The defense called trolleymen Hugh Matthews and W.T. Hollis: both testified that Mary Phagan had ridden to National Pencil Company alone, thereby calling into question George Epps’ claim that he rode in alongside her. More importantly, they both testified that Phagan did not get off the car until 12:10pm. Monteen Stover had testified she came to the office at 12:05 and waited there until 12:10 but Frank was nowhere to be found. If Mary Phagan did not arrive until after she left, this would refute Conley’s claim that Stover came and left before Mary Phagan’s arrival.
To blunt ill feeling about Frank’s wealth, his mother Rhea testified that Leo’s father was a traveling salesman who was unable to work or even to attend his son’s trial. The elder Franks lived on the interest from a $20,000 nest egg and their $6,000 Brooklyn home was encumbered with a $3,000 mortgage. It is debatable whether this disproved the common feeling that Frank was trying to buy his freedom: to factory workers earning $10 a week or less, $20,000 (a bit over $500,000 in today’s dollars) was a great deal of money. Perhaps more impressive to bystanders was her outburst upon Dorsey asking a witness if he had ever heard of Frank “taking a little girl to Druid Park, setting her on his lap and playing with her?” Outraged, Rhea Frank leapt to her feet and screamed at Dorsey “No, and you either, you dog!”
Indeed, Frank might have fared better had he been prone to emotional outbursts. Throughout the trial he sat impassively with his arms and legs crossed. When it came time to deliver his final statement Frank stultified the jury with a four-hour speech in which he went into the intricacies of preparing a balance sheet and how it occupied his entire time on the Saturday of Mary Phagan’s death. He intended to show how he had no time to kill Mary Phagan and move her body by describing exactly what he did at that time. Many witnesses, and presumably the jury, saw his performance as off-putting and wooden. Today we might look at a bookish, introverted young engineer with a love of detail and a curiously flat emotional affect and think he had Asperger Syndrome. A jury of 12 red-blooded Southern men watching that man testify at his 1913 trial would more likely see a cold-blooded killer.

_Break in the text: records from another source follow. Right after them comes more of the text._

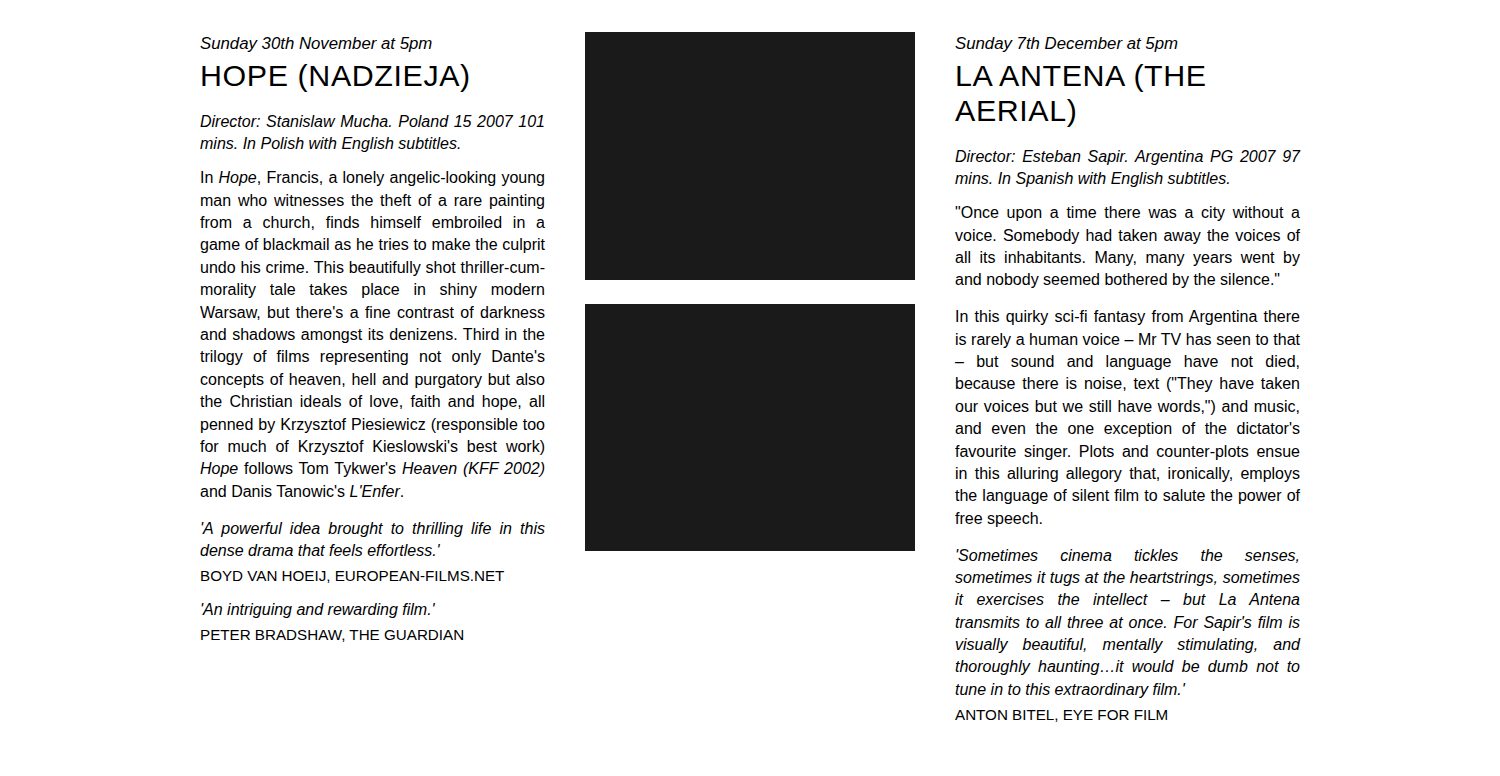Sunday 30th November at 5pm
Hope (Nadzieja)
Director: Stanislaw Mucha. Poland 15 2007 101 mins. In Polish with English subtitles.
In Hope, Francis, a lonely angelic-looking young man who witnesses the theft of a rare painting from a church, finds himself embroiled in a game of blackmail as he tries to make the culprit undo his crime. This beautifully shot thriller-cum-morality tale takes place in shiny modern Warsaw, but there's a fine contrast of darkness and shadows amongst its denizens. Third in the trilogy of films representing not only Dante's concepts of heaven, hell and purgatory but also the Christian ideals of love, faith and hope, all penned by Krzysztof Piesiewicz (responsible too for much of Krzysztof Kieslowski's best work) Hope follows Tom Tykwer's Heaven (KFF 2002) and Danis Tanowic's L'Enfer.
'A powerful idea brought to thrilling life in this dense drama that feels effortless.'
Boyd van Hoeij, European-Films.net
'An intriguing and rewarding film.'
Peter Bradshaw, The Guardian
Sunday 7th December at 5pm
La Antena (The Aerial)
Director: Esteban Sapir. Argentina PG 2007 97 mins. In Spanish with English subtitles.
"Once upon a time there was a city without a voice. Somebody had taken away the voices of all its inhabitants. Many, many years went by and nobody seemed bothered by the silence."
In this quirky sci-fi fantasy from Argentina there is rarely a human voice – Mr TV has seen to that – but sound and language have not died, because there is noise, text ("They have taken our voices but we still have words,") and music, and even the one exception of the dictator's favourite singer. Plots and counter-plots ensue in this alluring allegory that, ironically, employs the language of silent film to salute the power of free speech.
'Sometimes cinema tickles the senses, sometimes it tugs at the heartstrings, sometimes it exercises the intellect – but La Antena transmits to all three at once. For Sapir's film is visually beautiful, mentally stimulating, and thoroughly haunting…it would be dumb not to tune in to this extraordinary film.'
Anton Bitel, Eye For Film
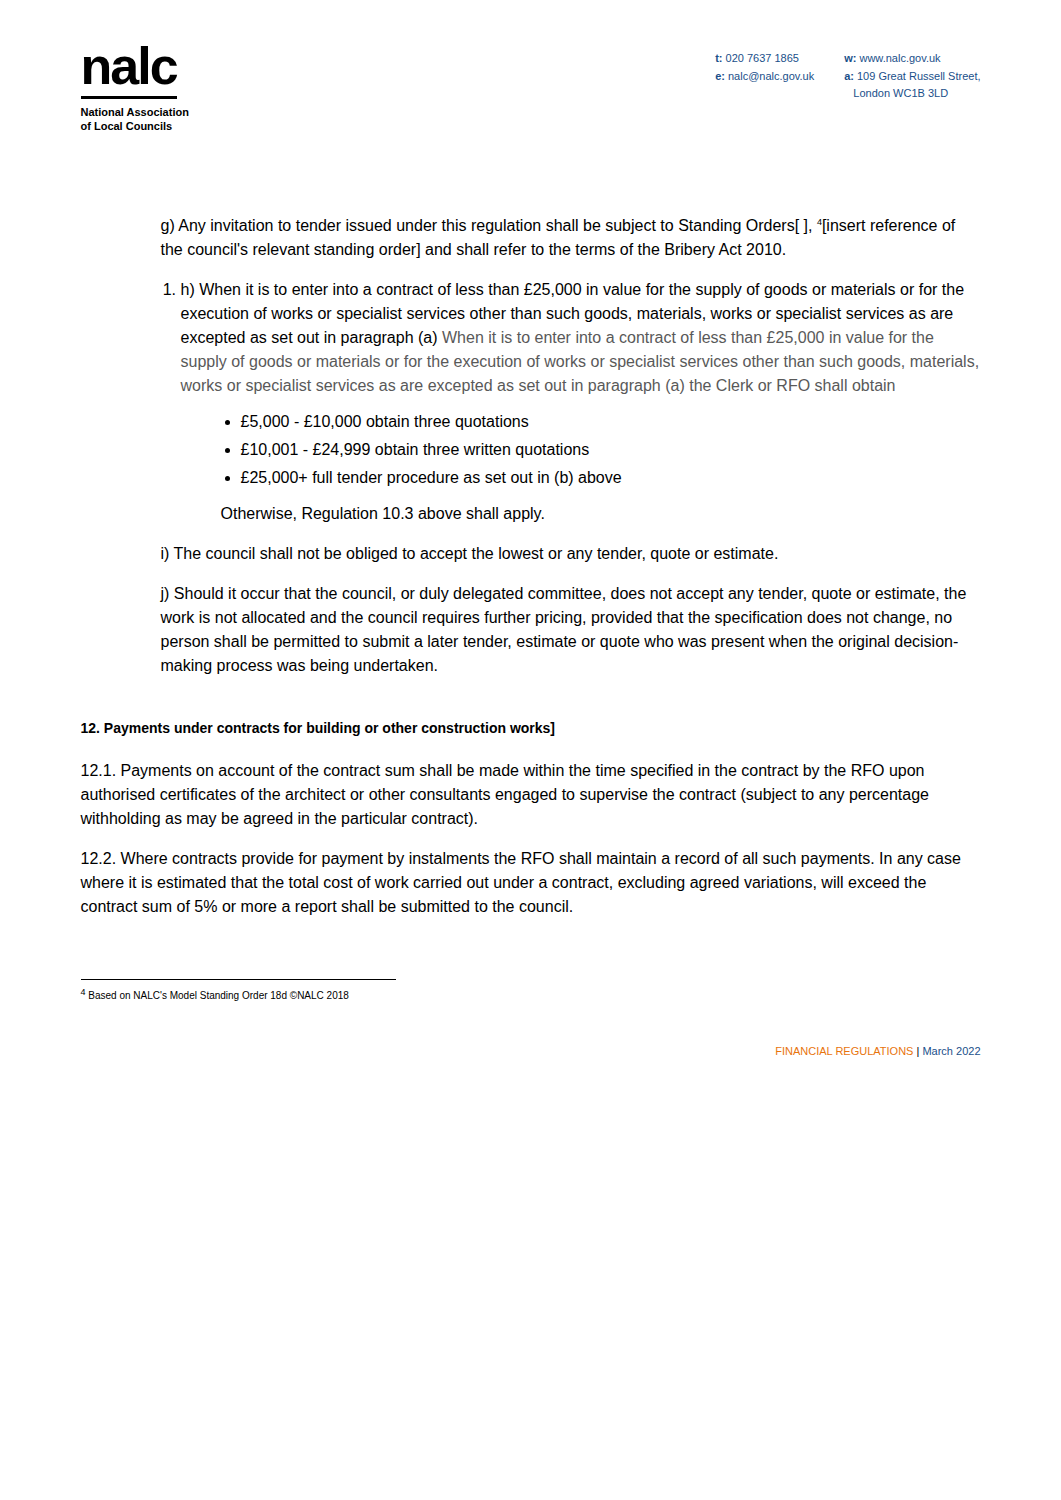nalc
National Association
of Local Councils
t: 020 7637 1865
e: nalc@nalc.gov.uk
w: www.nalc.gov.uk
a: 109 Great Russell Street,
London WC1B 3LD
g) Any invitation to tender issued under this regulation shall be subject to Standing Orders[ ], 4[insert reference of the council's relevant standing order] and shall refer to the terms of the Bribery Act 2010.
h) When it is to enter into a contract of less than £25,000 in value for the supply of goods or materials or for the execution of works or specialist services other than such goods, materials, works or specialist services as are excepted as set out in paragraph (a) When it is to enter into a contract of less than £25,000 in value for the supply of goods or materials or for the execution of works or specialist services other than such goods, materials, works or specialist services as are excepted as set out in paragraph (a) the Clerk or RFO shall obtain
£5,000 - £10,000 obtain three quotations
£10,001 - £24,999 obtain three written quotations
£25,000+ full tender procedure as set out in (b) above
Otherwise, Regulation 10.3 above shall apply.
i) The council shall not be obliged to accept the lowest or any tender, quote or estimate.
j) Should it occur that the council, or duly delegated committee, does not accept any tender, quote or estimate, the work is not allocated and the council requires further pricing, provided that the specification does not change, no person shall be permitted to submit a later tender, estimate or quote who was present when the original decision-making process was being undertaken.
12. Payments under contracts for building or other construction works]
12.1. Payments on account of the contract sum shall be made within the time specified in the contract by the RFO upon authorised certificates of the architect or other consultants engaged to supervise the contract (subject to any percentage withholding as may be agreed in the particular contract).
12.2. Where contracts provide for payment by instalments the RFO shall maintain a record of all such payments. In any case where it is estimated that the total cost of work carried out under a contract, excluding agreed variations, will exceed the contract sum of 5% or more a report shall be submitted to the council.
4 Based on NALC's Model Standing Order 18d ©NALC 2018
FINANCIAL REGULATIONS | March 2022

But most troubling was a brief comment made in passing wherein he noted:
Now, gentlemen, to the best of my recollection from the time the whistle blew for twelve o’clock until after a quarter to one when I went up stairs and spoke to Arthur White and Harry Denham, to the best of my recollection, I did not stir out of the inner office; but it is possible that in order to answer a call of nature or to urinate I may have gone to the toilet. Those are things that a man does unconsciously and cannot tell how many times nor when he does it. Now, sitting in my office at my desk, it is impossible for me to see out into the outer hall when the safe door is open, as it was that morning, and not only is it impossible for me to see out, but it is impossible for people to see in and see me there.
This would place Frank in the bathroom where Phagan was murdered during the time the prosecution claimed Mary Phagan was murdered. Though Frank had chosen to give his statement, he refused cross-examination as was a defendant’s right under Georgia law. But because the defense had brought over one hundred witnesses to testify to Frank’s good character, the prosecution exercised their right to counter with witnesses who testified to Frank’s lascivious nature at the factory. Twenty former employees so testified: Judge Roan refused to allow the testimony of three who were currently residing in homes for unwed mothers. With that the defense phase of the trial was concluded and both sides prepared for their final appeals to the court.